Elsevier

Knowledge-Based Systems

Volume 21, Issue 8, December 2008, Pages 946-950
Knowledge-Based Systems

A knowledge-based question answering system for B2C eCommerce

https://doi.org/10.1016/j.knosys.2008.04.005Get rights and content

Abstract

The evolution of Business-to-Consumer (B2C) eCommerce has been formed through various generations. Last models of B2C eCommerce are comparative shopping systems that connect to multiple vendors’ databases and collect the information requested by the user. The comparative result obtained is then displayed in a tabular format in the user’s browser. Although this scenario is much better than the multiple manual site comparisons, user still needs to face inconsistent user interfaces when he is linked from the comparison site to the actual purchasing site for shopping. Therefore, user has to learn logics of each site’s user interface. In this paper, we propose a question answering system based on natural language processing techniques for retail (B2C) in eCommerce. This system gets a question in natural language formats, decomposes it to keywords, and extracts constraints automatically. Corresponding answers are then retrieved from the vendors’ Web sites by exploiting the question constraints.

Introduction

The eCommerce began with the introduction of EDI between companies, and ATMs for banking [1], [2]. Introduction of the Web Browsers opened up a new age by combining open internet and easy user interface approaches [1], [2].

B2C ordinarily refer to online trading and auctions, for example, online stock trading markets, online auction for computers and other goods. B2C eCommerce refers to the emerging commerce model where businesses/companies and consumers interact electronically or digitally in some way. One of the best examples of B2C eCommerce is Amazon.com, an online bookstore that launched its site in 1995. In a B2C eCommerce the focus is more about enticing prospects and converting them into customers, retaining them and share value created during the process. The ultimate goal is the conversion of shoppers into buyers as aggressively and consistently as possible.

In a typical B2C flow of information between business and consumer typically is through the medium of Internet. This flow includes product orders/service requests from customers and product information, specifications, providing of services by Business.

B2C eCommerce is the predominant commercial experience of Web users. A typical scenario involves a user’s visiting one or several online shops, browsing their offers, selecting and ordering products. Ideally, a user would collect information about price, terms, and conditions (such as availability) of all or at least all major, online shops and then proceed to select the best offer. But manual browsing is too time-consuming to be conducted on this scale. Typically a user will visit one or a very few online stores before making a decision.

Dataset rows
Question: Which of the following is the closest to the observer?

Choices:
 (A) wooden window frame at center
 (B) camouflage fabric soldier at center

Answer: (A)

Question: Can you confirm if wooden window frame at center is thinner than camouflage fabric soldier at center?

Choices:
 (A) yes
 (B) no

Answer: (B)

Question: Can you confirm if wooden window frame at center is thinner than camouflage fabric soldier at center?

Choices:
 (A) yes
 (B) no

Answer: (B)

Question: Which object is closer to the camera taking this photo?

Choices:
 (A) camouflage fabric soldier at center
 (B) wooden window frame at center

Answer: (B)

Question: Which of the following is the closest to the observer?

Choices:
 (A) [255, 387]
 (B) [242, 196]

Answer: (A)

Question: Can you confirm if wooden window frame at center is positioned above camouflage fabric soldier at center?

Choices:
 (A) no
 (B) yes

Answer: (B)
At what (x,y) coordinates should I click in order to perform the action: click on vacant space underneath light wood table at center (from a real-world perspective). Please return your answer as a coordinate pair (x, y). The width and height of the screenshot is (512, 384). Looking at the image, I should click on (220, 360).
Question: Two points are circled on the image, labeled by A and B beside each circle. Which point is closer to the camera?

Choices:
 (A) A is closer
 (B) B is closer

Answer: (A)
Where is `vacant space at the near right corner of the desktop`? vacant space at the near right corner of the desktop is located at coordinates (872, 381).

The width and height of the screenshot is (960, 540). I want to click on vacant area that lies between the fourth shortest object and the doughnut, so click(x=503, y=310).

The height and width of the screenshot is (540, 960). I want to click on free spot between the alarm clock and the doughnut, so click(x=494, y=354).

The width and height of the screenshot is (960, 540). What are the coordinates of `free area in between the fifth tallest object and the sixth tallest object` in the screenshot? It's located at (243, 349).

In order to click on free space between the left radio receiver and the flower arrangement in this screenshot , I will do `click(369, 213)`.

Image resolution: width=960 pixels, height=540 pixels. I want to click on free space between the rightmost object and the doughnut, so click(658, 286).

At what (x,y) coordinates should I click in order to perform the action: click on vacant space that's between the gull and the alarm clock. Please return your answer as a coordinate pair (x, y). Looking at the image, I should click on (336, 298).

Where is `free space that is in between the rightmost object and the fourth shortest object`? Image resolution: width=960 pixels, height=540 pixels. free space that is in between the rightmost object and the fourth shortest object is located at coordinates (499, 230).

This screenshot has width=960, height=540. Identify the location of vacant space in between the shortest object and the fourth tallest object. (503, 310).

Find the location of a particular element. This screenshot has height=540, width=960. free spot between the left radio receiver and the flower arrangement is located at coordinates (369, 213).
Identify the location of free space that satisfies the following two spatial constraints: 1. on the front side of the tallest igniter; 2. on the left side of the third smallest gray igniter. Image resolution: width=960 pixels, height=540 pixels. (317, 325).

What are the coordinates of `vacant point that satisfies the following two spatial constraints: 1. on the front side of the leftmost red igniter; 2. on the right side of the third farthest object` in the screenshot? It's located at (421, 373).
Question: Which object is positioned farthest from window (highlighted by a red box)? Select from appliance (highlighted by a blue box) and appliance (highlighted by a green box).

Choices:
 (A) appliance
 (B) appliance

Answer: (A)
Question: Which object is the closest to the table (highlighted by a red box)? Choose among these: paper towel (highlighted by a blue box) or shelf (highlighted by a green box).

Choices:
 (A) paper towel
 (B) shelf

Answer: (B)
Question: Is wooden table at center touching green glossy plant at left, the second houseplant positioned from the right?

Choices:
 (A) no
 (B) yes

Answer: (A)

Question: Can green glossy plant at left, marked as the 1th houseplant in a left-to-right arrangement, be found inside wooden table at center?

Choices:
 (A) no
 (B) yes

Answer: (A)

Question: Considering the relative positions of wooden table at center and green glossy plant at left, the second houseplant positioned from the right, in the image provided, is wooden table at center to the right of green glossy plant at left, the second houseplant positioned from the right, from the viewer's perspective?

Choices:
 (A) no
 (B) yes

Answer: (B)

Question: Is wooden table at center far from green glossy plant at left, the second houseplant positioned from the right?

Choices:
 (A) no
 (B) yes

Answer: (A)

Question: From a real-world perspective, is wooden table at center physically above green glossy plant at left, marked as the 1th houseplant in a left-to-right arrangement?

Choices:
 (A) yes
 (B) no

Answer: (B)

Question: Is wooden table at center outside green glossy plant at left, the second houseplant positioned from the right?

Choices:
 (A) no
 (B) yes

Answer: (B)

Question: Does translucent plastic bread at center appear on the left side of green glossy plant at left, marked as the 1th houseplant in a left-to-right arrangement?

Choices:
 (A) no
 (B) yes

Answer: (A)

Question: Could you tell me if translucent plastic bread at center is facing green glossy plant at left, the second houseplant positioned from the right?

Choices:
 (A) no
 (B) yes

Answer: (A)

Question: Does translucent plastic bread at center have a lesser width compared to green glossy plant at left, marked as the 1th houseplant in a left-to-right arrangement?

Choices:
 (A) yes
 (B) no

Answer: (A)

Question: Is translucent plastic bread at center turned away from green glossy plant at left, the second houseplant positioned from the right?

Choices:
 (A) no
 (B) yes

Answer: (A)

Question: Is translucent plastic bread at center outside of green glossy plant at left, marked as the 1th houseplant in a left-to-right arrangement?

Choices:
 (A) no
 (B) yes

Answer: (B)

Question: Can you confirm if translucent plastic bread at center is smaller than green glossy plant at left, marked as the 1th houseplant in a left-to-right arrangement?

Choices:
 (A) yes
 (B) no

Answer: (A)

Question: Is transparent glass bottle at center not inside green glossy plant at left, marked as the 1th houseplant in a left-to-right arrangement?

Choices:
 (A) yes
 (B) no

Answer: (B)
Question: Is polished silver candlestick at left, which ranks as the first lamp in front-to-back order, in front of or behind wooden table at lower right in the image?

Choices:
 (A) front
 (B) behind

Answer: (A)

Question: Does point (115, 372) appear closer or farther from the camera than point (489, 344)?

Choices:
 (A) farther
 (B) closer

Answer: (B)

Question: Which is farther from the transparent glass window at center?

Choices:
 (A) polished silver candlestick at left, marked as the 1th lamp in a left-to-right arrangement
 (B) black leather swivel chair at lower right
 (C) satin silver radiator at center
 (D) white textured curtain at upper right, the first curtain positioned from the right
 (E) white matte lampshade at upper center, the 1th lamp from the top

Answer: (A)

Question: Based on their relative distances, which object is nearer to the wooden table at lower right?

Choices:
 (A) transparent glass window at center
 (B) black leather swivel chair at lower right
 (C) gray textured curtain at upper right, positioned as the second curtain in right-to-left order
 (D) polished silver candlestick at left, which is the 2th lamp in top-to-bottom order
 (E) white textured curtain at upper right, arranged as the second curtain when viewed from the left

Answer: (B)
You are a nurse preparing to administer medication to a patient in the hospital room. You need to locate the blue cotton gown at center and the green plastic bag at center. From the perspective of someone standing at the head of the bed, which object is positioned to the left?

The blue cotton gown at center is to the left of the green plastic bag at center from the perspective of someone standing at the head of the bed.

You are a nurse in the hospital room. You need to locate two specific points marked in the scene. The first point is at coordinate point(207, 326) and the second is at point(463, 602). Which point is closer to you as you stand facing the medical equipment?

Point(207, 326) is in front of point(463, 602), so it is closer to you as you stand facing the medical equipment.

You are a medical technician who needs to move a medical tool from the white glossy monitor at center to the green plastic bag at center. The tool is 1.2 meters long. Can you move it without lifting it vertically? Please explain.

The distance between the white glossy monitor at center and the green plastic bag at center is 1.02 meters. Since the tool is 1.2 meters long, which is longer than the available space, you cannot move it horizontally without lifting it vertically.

» THINGS TO DO
A) In the paper on question answering for B2C eCommerce, which company does the introduction give as one of the best examples of B2C eCommerce, and when did it launch its site?
B) Using the paper on question answering for B2C eCommerce, explain why users of comparative shopping systems still have to learn the logic of each site's user interface.
C) Write the next part of the paper on question answering for B2C eCommerce, continuing its introduction from the sentence about users visiting only one or a very few online stores.

» RESULTS OF THE EXERCISE
A) Amazon.com, an online bookstore, which launched its site in 1995.

B) Comparison sites link users to the actual purchasing sites to shop, and those sites have inconsistent user interfaces. Because the user faces a different interface at each site, they have to learn how each one works.

C)
However, the evolution of B2C eCommerce has been formed through various generations. Last models of B2C eCommerce are comparative shopping catalogs. Models such as pricescan.com [3] that visit several shops, extract product and price information, and compile a market overview. The comparative result obtained is then displayed in a tabular format in the user’s browser. This approach suffers from several drawbacks. First, it’s necessary for these models to get access grant from vendors before to access their databases for retrieving any information. Since some vendors may not give access grant to their databases, their product information will not appear in the information provided by these models. We have proposed a knowledge-based approach to resolve this problem in [15]. In this approach, products and price information are understood and extracted from Web pages of vendors’ sites to build virtual catalog directly. Second, user still needs to face inconsistent user interfaces when he is linked from the comparison site to the actual purchasing site for shopping. Therefore, user has to learn logics of each site’s user interface. For example, user has to analyze his question into some keywords based on logics of user interface and give them to the system. It means that there is not such a possibility that user can ask his question in form of natural language (such as English) and get his answer. We can say that using keywords based on logics of third generation system’s user interfaces is not a good way to establish relationship between user and system [4]. Because at first a user is not interested to extract keywords of his question or maybe he is unable to do so. On the other hand, usually a few keywords cannot cover the complete meaning of user’s question. In most cases, users are searching clear responses for their questions, while the outputs of third generation systems are collection of answers related to user’s question that probably they contain the correct answer.

In recent years, Question Answering (QA) systems have evolved out of the field of Information Retrieval to meet better the needs of information seekers. Unlike simple keyword-based information retrieval systems, they aim to communicate directly with users through a natural language. They accept natural language questions and return exact answers eliminating the burden of query formulation and reading lots of irrelevant documents to attain the answer. Open-domain QA systems deal with unrestricted questions upon large-scale text corpora typically by means of statistical approaches whereas restricted-domain systems endeavor to concentrate on a controlled domain of interest (e.g. weather forecast or UNIX technical manuals). MELISA [5] is a good example for restricted-domain QA systems.

In this paper, we propose a QA system for B2C eCommerce. Now, this system can answer all questions in domain of digital camera while it can be developed for any retail domains. This system exploits an initial knowledge base which makes some advantages in contrast with Open-domain QA systems (i.e. systems do not have any specific domain knowledge [6], [7], [8]).

We present the details of our approach in the remainder of the paper as follows. After a short overview of the related work in Section 2, Section 3 describes the system architecture. Section 4 explains how we define an initial knowledge’s concepts, relations, and instances. In Section 5, we describe our approach to analyze the NL questions. In Section 6, we report the experiments we conducted involving digital camera advertisements on the Web. Finally, Section 7 presents the conclusion of this work.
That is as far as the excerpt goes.